Official statistics often focus on the aggregate economic costs of natural disasters, but physical damage to homes and neighborhoods is becoming increasingly salient to U.S. households. The Federal Reserve Board’s Survey of Household Economics and Decisionmaking finds that 16% of adults reported some disruption from a natural disaster in the previous 12 months, with property damage the most cited category of harm.
Households can reduce their physical and financial exposure to climate risk in a variety of ways, such as moving to safer locations, renovating their homes, or purchasing disaster insurance. But most Americans are not pursuing these strategies—at least, not yet. For policymakers, this raises the question: how can they encourage households, communities, and the real estate industry to reduce Americans’ collective exposure to climate risk so communities do not just survive, but thrive?
The goal of this research brief is to illustrate the wide range of policy tools that can nudge people to lower-risk housing choices. We focus on four distinct policy domains: mortgage and insurance markets, land use and development, construction quality, and local infrastructure resilience.

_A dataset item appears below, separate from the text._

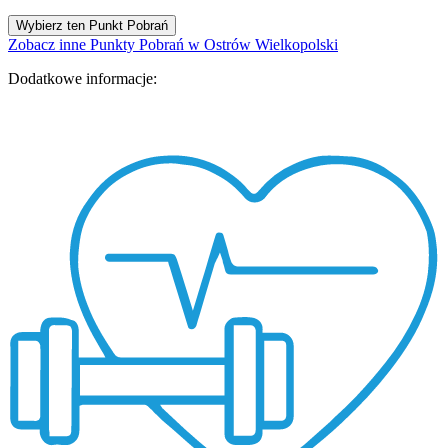
Wybierz ten Punkt Pobrań
Zobacz inne Punkty Pobrań w Ostrów Wielkopolski
Dodatkowe informacje:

Within each policy domain, there are opportunities for federal, state, and local governments, as well as private sector firms and civic groups. The federal government plays a primary role in regulating mortgage markets and providing infrastructure finance, while state governments regulate property insurance markets, and local governments oversee land use. When considering new policy tools, determining how to allocate responsibility for funding, implementation, and enforcement across federal, state, and local agencies is a complicated and important question. Private-sector developers, contractors, real estate agents, and landlords work within the rules created by governments to build, retrofit, sell, and rent homes—responding in predictable ways to financial incentives and constraints.